▶ [Task brief] Because the pictures are not wanted, reproduce the rest of the records below exactly as they stand.

▶ [Source material]
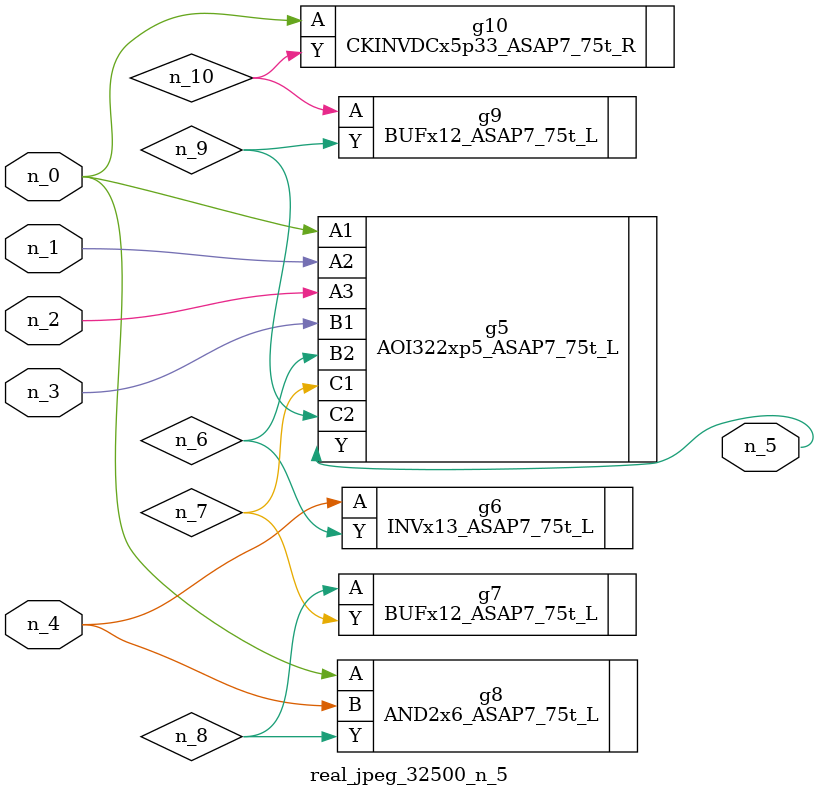
<source format=v>
module real_jpeg_32500_n_5 (n_4, n_0, n_1, n_2, n_3, n_5);

input n_4;
input n_0;
input n_1;
input n_2;
input n_3;

output n_5;

wire n_8;
wire n_6;
wire n_7;
wire n_10;
wire n_9;

AOI322xp5_ASAP7_75t_L g5 ( 
.A1(n_0),
.A2(n_1),
.A3(n_2),
.B1(n_3),
.B2(n_6),
.C1(n_7),
.C2(n_9),
.Y(n_5)
);

AND2x6_ASAP7_75t_L g8 ( 
.A(n_0),
.B(n_4),
.Y(n_8)
);

CKINVDCx5p33_ASAP7_75t_R g10 ( 
.A(n_0),
.Y(n_10)
);

INVx13_ASAP7_75t_L g6 ( 
.A(n_4),
.Y(n_6)
);

BUFx12_ASAP7_75t_L g7 ( 
.A(n_8),
.Y(n_7)
);

BUFx12_ASAP7_75t_L g9 ( 
.A(n_10),
.Y(n_9)
);


endmodule
</source>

▶ [Solution for this task]
<source format=v>
module real_jpeg_32500_n_5 (n_4, n_0, n_1, n_2, n_3, n_5);

input n_4;
input n_0;
input n_1;
input n_2;
input n_3;

output n_5;

wire n_8;
wire n_6;
wire n_7;
wire n_10;
wire n_9;

AOI322xp5_ASAP7_75t_L g5 ( 
.A1(n_0),
.A2(n_1),
.A3(n_2),
.B1(n_3),
.B2(n_6),
.C1(n_7),
.C2(n_9),
.Y(n_5)
);

AND2x6_ASAP7_75t_L g8 ( 
.A(n_0),
.B(n_4),
.Y(n_8)
);

CKINVDCx5p33_ASAP7_75t_R g10 ( 
.A(n_0),
.Y(n_10)
);

INVx13_ASAP7_75t_L g6 ( 
.A(n_4),
.Y(n_6)
);

BUFx12_ASAP7_75t_L g7 ( 
.A(n_8),
.Y(n_7)
);

BUFx12_ASAP7_75t_L g9 ( 
.A(n_10),
.Y(n_9)
);


endmodule
</source>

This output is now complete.